From the time President Haven arrived as South Africa’s first mission president, a full century passed before a General Authority, President David O. McKay, came to South Africa in 1954. He was followed by other leaders: Elder Ezra Taft Benson in 1972, when he was a member of the Quorum of the Twelve Apostles, and President Spencer W. Kimball in 1973, when he was President of that quorum. President Kimball rededicated the land while he was in Johannesburg, which by then had become South African headquarters for the Church.
Strengthening the Church
These visits gave encouragement to members and helped speed Church growth, resulting in the first South African area conference in 1978 at Johannesburg. President Kimball, by then Church President, attended, along with several other Church leaders; it was the first time more than one General Authority had stood on South African soil at the same time. Families throughout the country prepared months ahead to share in the pilgrimage to this special meeting.

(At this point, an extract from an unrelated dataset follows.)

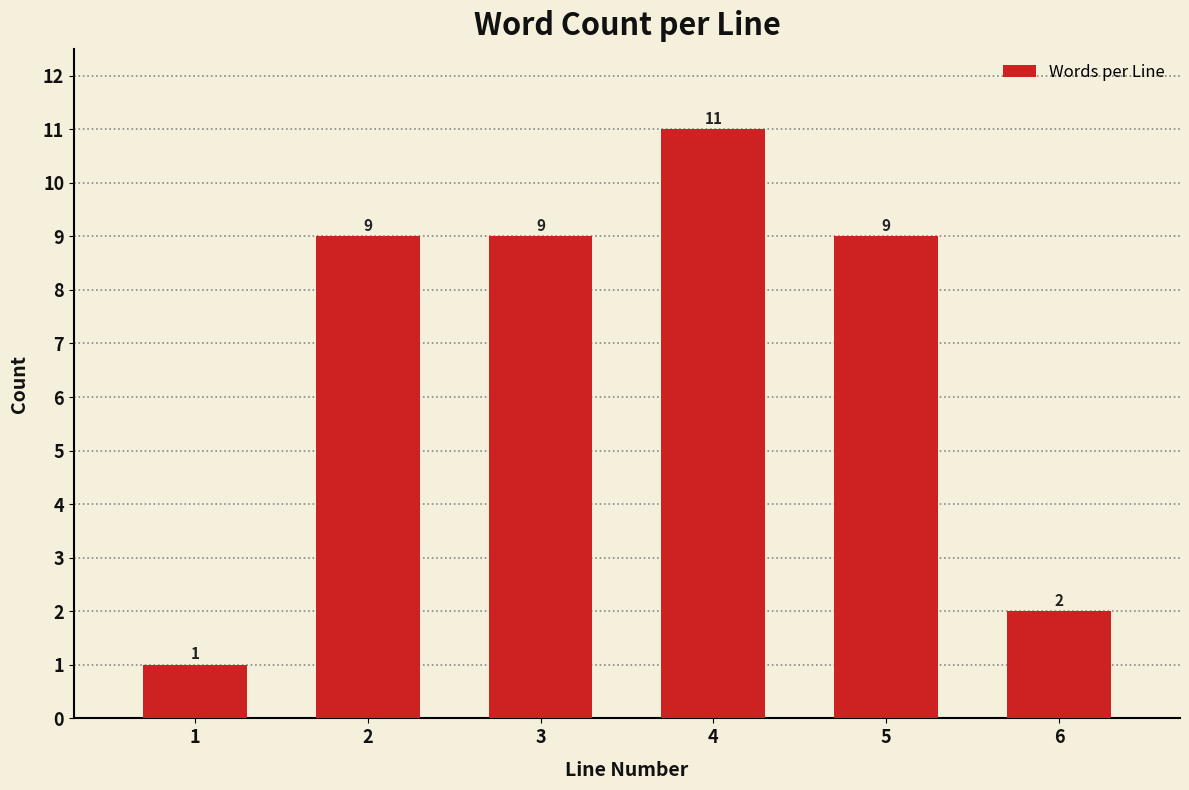

Reading right to left, transcribe all the data shown in this chart.

2	9	11	9	9	1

“As the Church has grown,” says Brother Hefer, “we have seen our own missionaries being called in greater numbers, and returned missionaries are now serving in stake and Relief Society presidencies, as bishops and counselors, and generally strengthening the Church.”

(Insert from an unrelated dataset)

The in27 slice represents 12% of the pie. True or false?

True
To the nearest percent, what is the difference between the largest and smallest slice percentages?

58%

A special milestone for the Saints was the August 1985 dedication of the Johannesburg South Africa Temple. For many Saints, the temple has become a part of their lives—they attend regularly and are very serious about their commitment. Others are learning more about the value of the temple as they serve there.
Sister Sylvia J. Milne, a convert of twenty-nine years and now clerical supervisor in the temple, shares thoughts that represent the feelings of many who serve with her: “It is a great privilege to be a servant in the Lord’s house. A lovely spirit of helpful comradeship is evident among those concerned with the work for the dead.”
With the new temple in their midst as tangible witness of the Lord’s love for them, South African Saints may look to the future with quiet hearts, remembering Jesse Haven’s assessment of his mission in December 1855 as he left South Africa: “I feel that the Lord has blessed us. The foundation of a good work has been laid in this land and a seed has been sown.” It is a seed well-rooted now, matured, and bearing precious fruit.
A Cosmopolitan Nation
South Africa has a certain feeling of space, grandeur, and majesty about it. The Indian and Atlantic Oceans meet at its southern tip, while inland, on the Great Karoo plateau, one may see a nearly unbroken horizon in any direction. In the Kalahari Gemsbok National Park in the northwest, or in the Kruger National Park in the northeast, one finds the kind of wildlife for which Africa is famous. Historic Capetown, the nation’s mother city and legislative capital, and vibrant Johannesburg, “city of gold,” rank with the great cities of the world.
A cosmopolitan nation with its roots deep in Black history, South Africa developed its European influence as early as the fifteenth century. Portuguese navigator Bartholomew Diaz made landfall at Mossel Bay, some 400 kilometers east of present-day Capetown, in 1488. Two hundred years later, the Dutch East India Company established a refreshment station at the Cape for its trading fleet. Successive waves of colonists, chiefly from France, Germany, and Britain, helped develop the land.
Operations of the Dutch East India Company brought many Dutch to South Africa. Their descendants, along with the descendants of German and French immigrants, are the majority of today’s Afrikaners, speaking their own language—Afrikaans. They make up about 60 percent of South Africa’s white population. The other 40 percent are mainly English-speaking descendants of people who emigrated from Great Britain before and during the period of British rule that followed Dutch control together with more recent immigrants.